How is this different from the old Portsmouth Yardstick?
In short, it’s modern! Sailors here in the United States have so far used a 50-year-old system. The most comprehensive answer is that PYOnline guarantees faster and more defensible updates to Portsmouth numbers. It also gives a club or fleet the tools to make local adjustments to specific scores based on statistical analysis of previous race results.

There are also other differences. The numbers in the American DPN (Dixie Portsmouth Number) system were all based on a constant of the Thistle class which had a number of 83.0. New numbers are usually larger in value by a factor of around 10, which means the overall base number is around 1,000. Also, each time you enter results, the system adjusts the score. for a class sailed in your local fleet.

What does this really mean for sailors / one-design classes?
There are several reasons why a one-design browser / class would be interested in browsing under the PY.

1. First, we all showed up to a race night or event where there just weren’t enough boats for a one-design start. Combining the courses under PY gives the opportunity to get on the water and compete in a slightly different way while having fun doing what we all love, sailing.

2. The second reason is that PY can help new designs / classes enter the water with the competition to help finalize development or even help develop fleets by simply starting with one or two boats locally. If anyone else sees how cool your new boat is, they might want to buy one too. You can only sail alone for so long before you’re ready to line up against another boat and race. PY can provide this opportunity.

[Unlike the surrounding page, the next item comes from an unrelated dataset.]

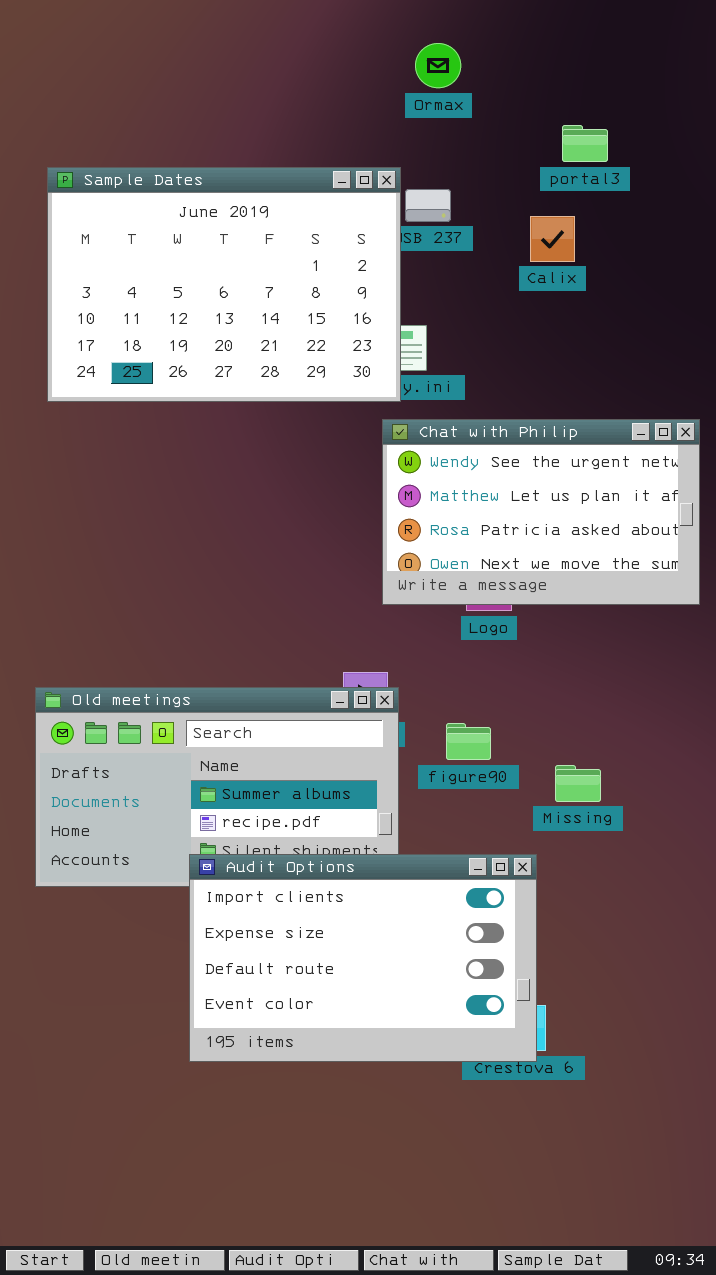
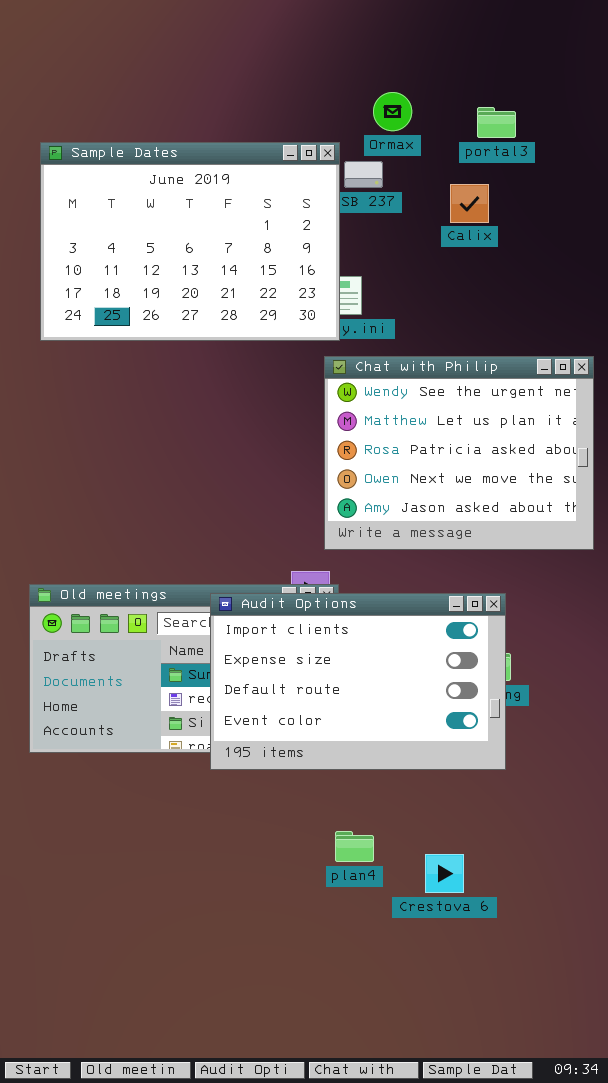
Ormax: [415,43,461,88] -> [373,92,412,131], moved
Chat with Philip: [382,419,700,605] -> [324,356,594,550], resized
Audit Options: [189,854,537,1062] -> [210,593,506,770], moved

3. There is also a third possibility which may not be suitable for everyone. Since the system is results-based, you can treat an existing one-design fleet as a mixed fleet with each sailor being a ‘class’ and come up with assigned ranking numbers adjusted according to the skills of each of the skippers / teams to help. to level the game area. You would then have two results for a given day, the actual order of arrival of a model and then the order PY, which could help keep the team (s) at the back of the pack to come back for s ‘to improve.

What does it take to get there or to get started?
Ask your local class or club to register (Click here). This will give you the login information to download your results and the resulting calculations.

You can also start by just running and collecting times. The PYOnline web page has a good starting point for PY numbers for around 1000 classes.

The easiest way is to take a few boats and go racing. You will need a volunteer from the race committee to record the elapsed times and someone who can use either simple scoring software or a spreadsheet, but that’s it!

How many boats do you need?
A minimum of 3… From there, add as many as you want!

If I am a one-design sailor, does it track my progress or only that of my class of boat?
While it is possible that all Sailors will be tracked in all classes with the PY system, this would be in a later update to the PYOnline platform.

How often is it updated?
Locally, potentially after each race for which results are submitted. But, at the national level, we will publish annual updates of the national ratings.

Can PYOnline accommodate both one-design classes and PHRF style boats?
Yes it can handle both, however it becomes a bit of a challenge if PHRF boats change configuration on a daily basis like spinnaker size, crew or other things. But if these changes are followed, the system should work well for mixing dinghies and keelboats. Remember that most of the keelboats that race PHRF are also one-design boats!